*DATA:*
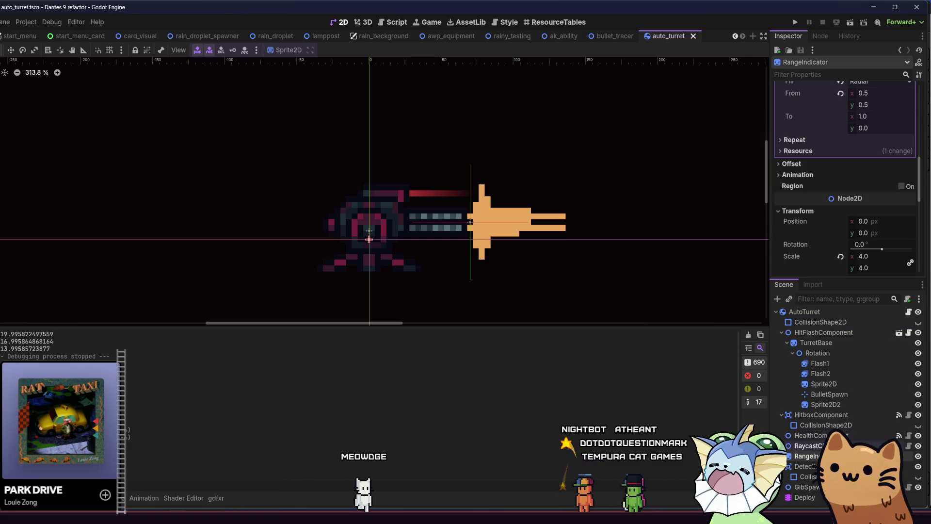
pyautogui.click(835, 405)
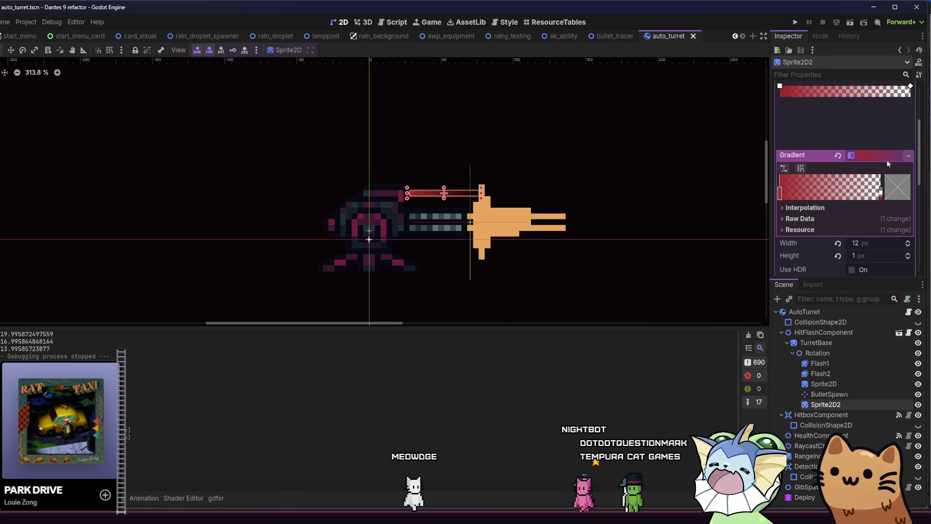
pyautogui.moveTo(919, 143); pyautogui.dragTo(929, 93)
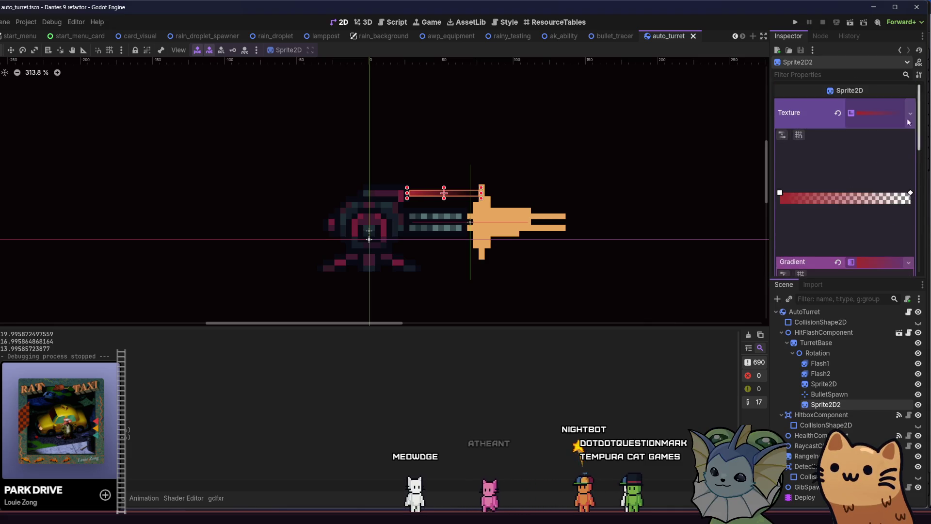
pyautogui.scroll(-6, 822, 216)
pyautogui.scroll(3, 847, 153)
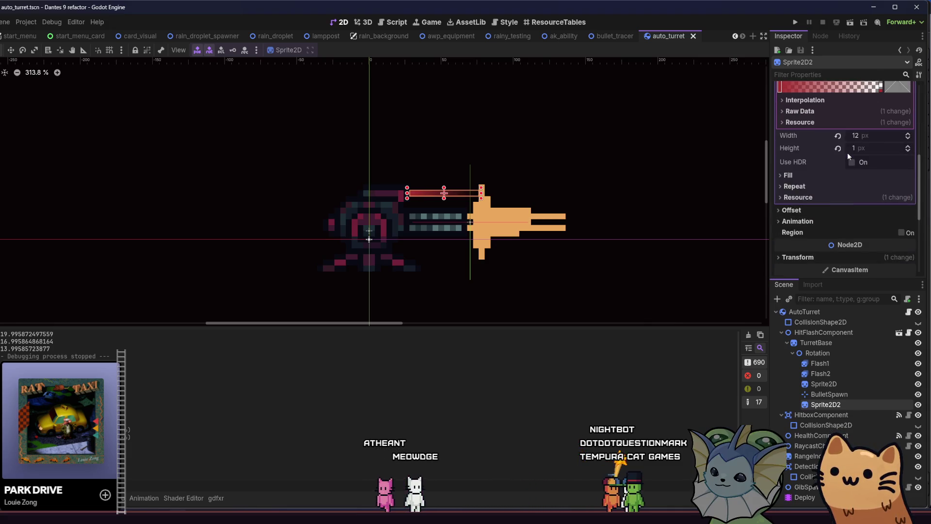
# - Set the laser gradient texture's width to 24 px and save
pyautogui.click(863, 139)
pyautogui.write('16')
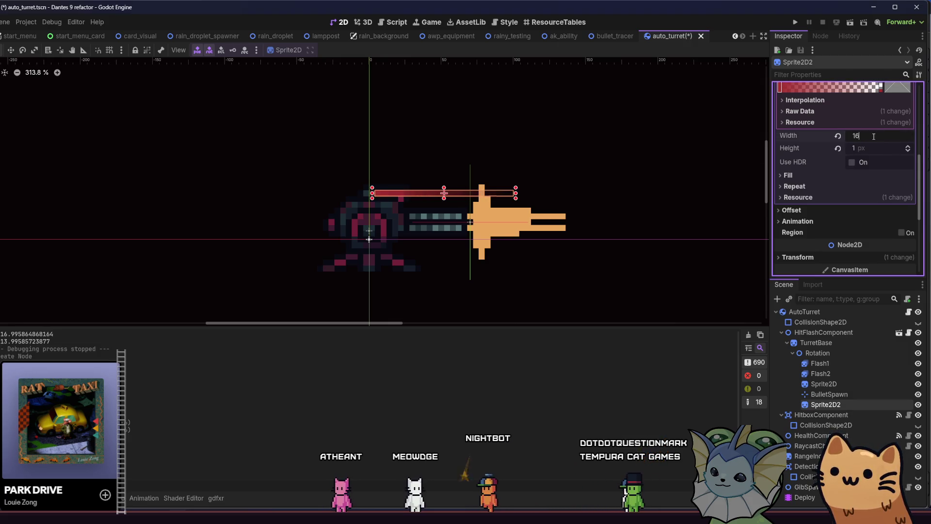
pyautogui.scroll(2, 485, 159)
pyautogui.press('ctrl+s')
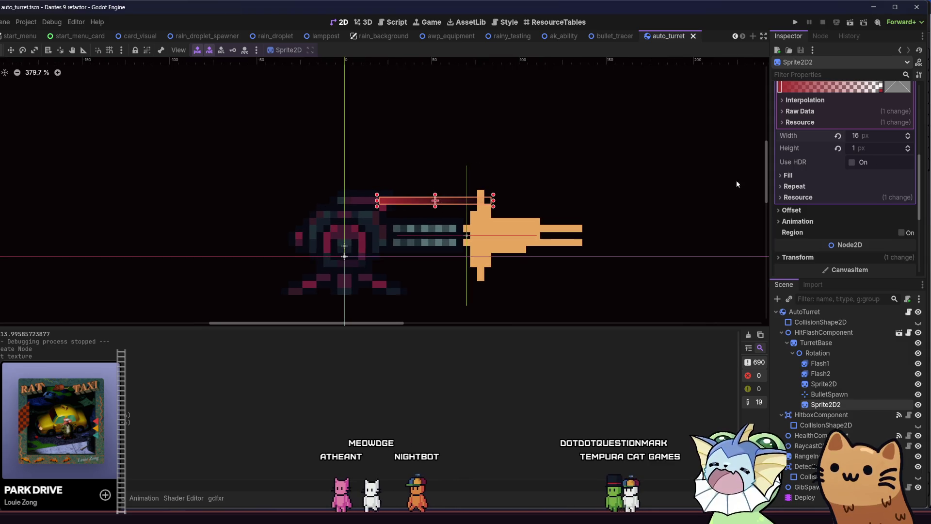
pyautogui.click(865, 140)
pyautogui.write('2')
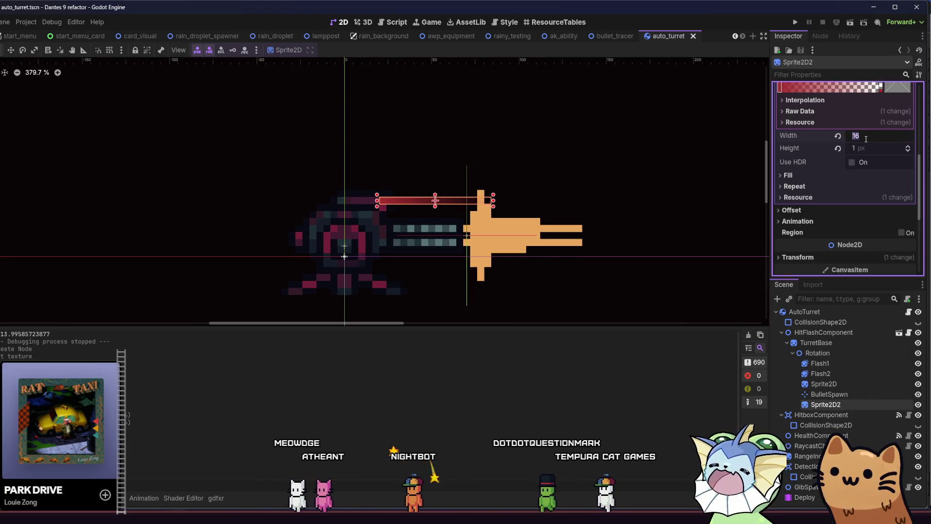
pyautogui.write('4')
pyautogui.press('Return')
pyautogui.press('ctrl+s')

*PROBLEM DETAILS:* The answer must consist of the entries above, reproduced word for word, without any pictures.

*RESULT FOR THIS TASK:*
pyautogui.click(835, 405)
pyautogui.moveTo(919, 143); pyautogui.dragTo(929, 93)
pyautogui.scroll(-6, 822, 216)
pyautogui.scroll(3, 847, 153)
# - Set the laser gradient texture's width to 24 px and save
pyautogui.click(863, 139)
pyautogui.write('16')
pyautogui.scroll(2, 485, 159)
pyautogui.press('ctrl+s')
pyautogui.click(865, 140)
pyautogui.write('2')
pyautogui.write('4')
pyautogui.press('Return')
pyautogui.press('ctrl+s')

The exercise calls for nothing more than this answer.